By Scott Rovak
Sports photography is one of the most frustrating types of photography. Everyone thinks with all of the new technology in cameras and lenses, it should be easy to achieve great results.The truth is that capturing a moment in time is more difficult than it seems that it should be. When people ask me the settings for their camera, I will always recommend a higher ISO than you think you would need, a shutter speed no slower than 1/500th of a second, and a lens usually no shorter than 200 mm. Any great sports photograph that really stands out captured that moment in time perfectly. Therefore to achieve your higher shutter speed, especially in lowlight conditions, I will always recommend pushing your ISO to fit the environment you are photographing in. When people think of high ISO‘s, they are always fearful of digital noise, but if you achieve that moment in time that really sticks out, no one will notice that noise. I have shot in daylight at800 or even 1000 ISO, if it means that I can achieve a faster shutter speed.
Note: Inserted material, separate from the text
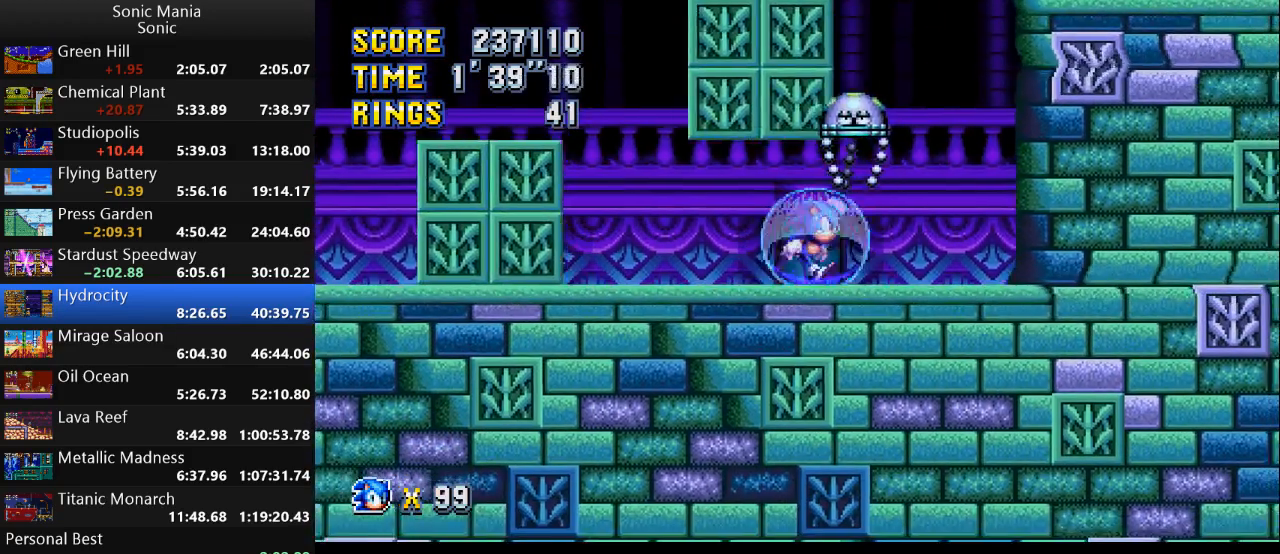
{"buttons": [], "left_stick": "right", "right_stick": "center", "events": []}
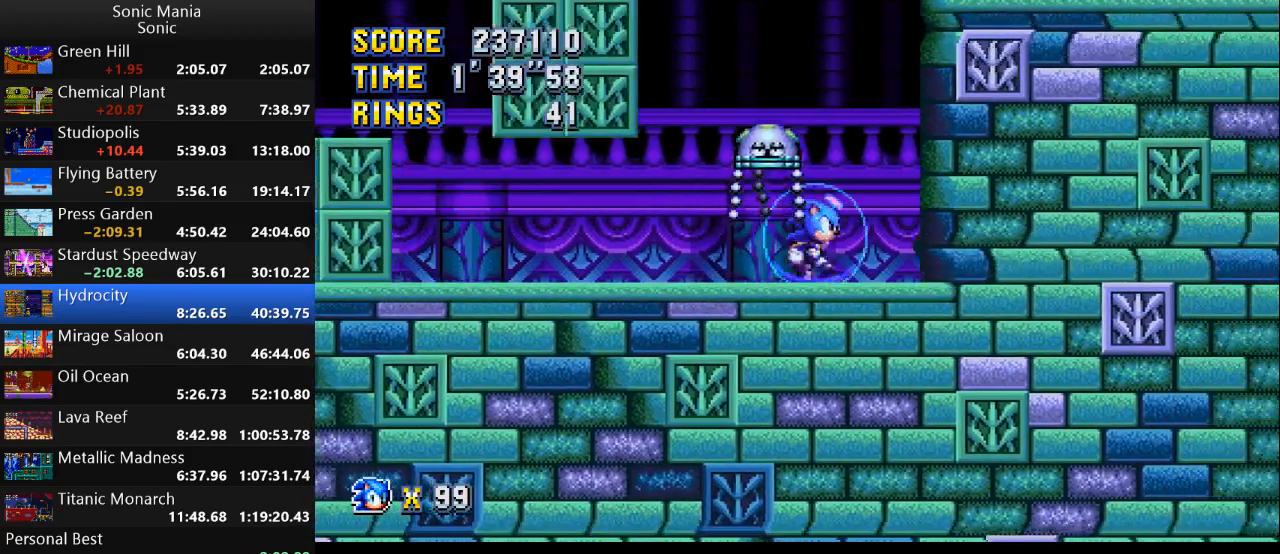
{"buttons": ["A"], "left_stick": "left", "right_stick": "center", "events": [[267, "A", "down"], [367, "A", "up"], [433, "A", "down"], [467, "left_stick", "left"]]}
Especially in indoor and nighttime sports, ISO’s usually need to be around 2500 to even 10,000 ISO. Most cameras manufactured in the past 8 years or so, can handle these ISO‘s with fine quality. I have shown people images shot at these high ISO's and then zoomed into show that there is digital noise, but if that peak moment was captured, they didn't even notice the noise.
It also helps to have what we call "Fast" lenses, which means an aperture of f2.8, or f4.0. Now I know that a lot of people own a variable aperture zoom lens, meaning that they let in more light when the lens is at its widest zoom length, but then the aperture changes the more you zoom in. An example of one of these lenses would be a 28–300mm f4.5 - F6.3.
This is another reason why a high ISO will help. On this type of lens, I usually recommend finding a good exposure with an F6.3aperture, that way zooming in or out, your exposure would stay the same. A lot of times shutter priority is recommended for achieving results in sports photography, you pick your ISO, and your shutter speed, and then the camera will pick the appropriate aperture for a good exposure. The biggest problem with this is your background may be darker than where the players are, or if one team has dark uniforms and the other team has light uniforms. A camera’s meter does not distinguish the subject from these different shades, and your exposure could change even though the light stays the same. I tell people that are not familiar with shooting in manual mode to take a photo with shutter priority and look at the image and see what the camera shot it at. If it is a good exposure, change the camera's mode to manual, and put in those settings, remembering that you need a high ISO and a high shutter speed.
One of the toughest situations in sports photography is shooting indoor or nighttime sporting events. Our eyes adjust to the lights on a football or soccer field, or in a basketball or volleyball court. But those lights are extremely low compared to shooting in daylight during daytime sports. I usually recommend a starting ISO of at least 2500 to 3200 and a shutter speed of at least 1/400th of a second. This is also where those “fast” lenses come in handy. In a gymnasium, you usually do not need as long of a telephoto lens, sometimes an 85mm to a 200mm lens will work fine. The nice thing about these lenses is that you can find them with large aperture‘s like f1.8, f2.8, and f4.0. These lenses and aperture‘s let in an extremely large amount of light for the cameras sensor. One setting I usually recommend to start with in manual mode is 3200 ISO, 1/400th of a second, and an aperture off4.0. This setting has been a good starting point in most school gymnasiums. As far as nighttime lacrosse, football, and soccer, you are back to using long lenses. Your ISO for those sports might be starting around6400 ISO and higher.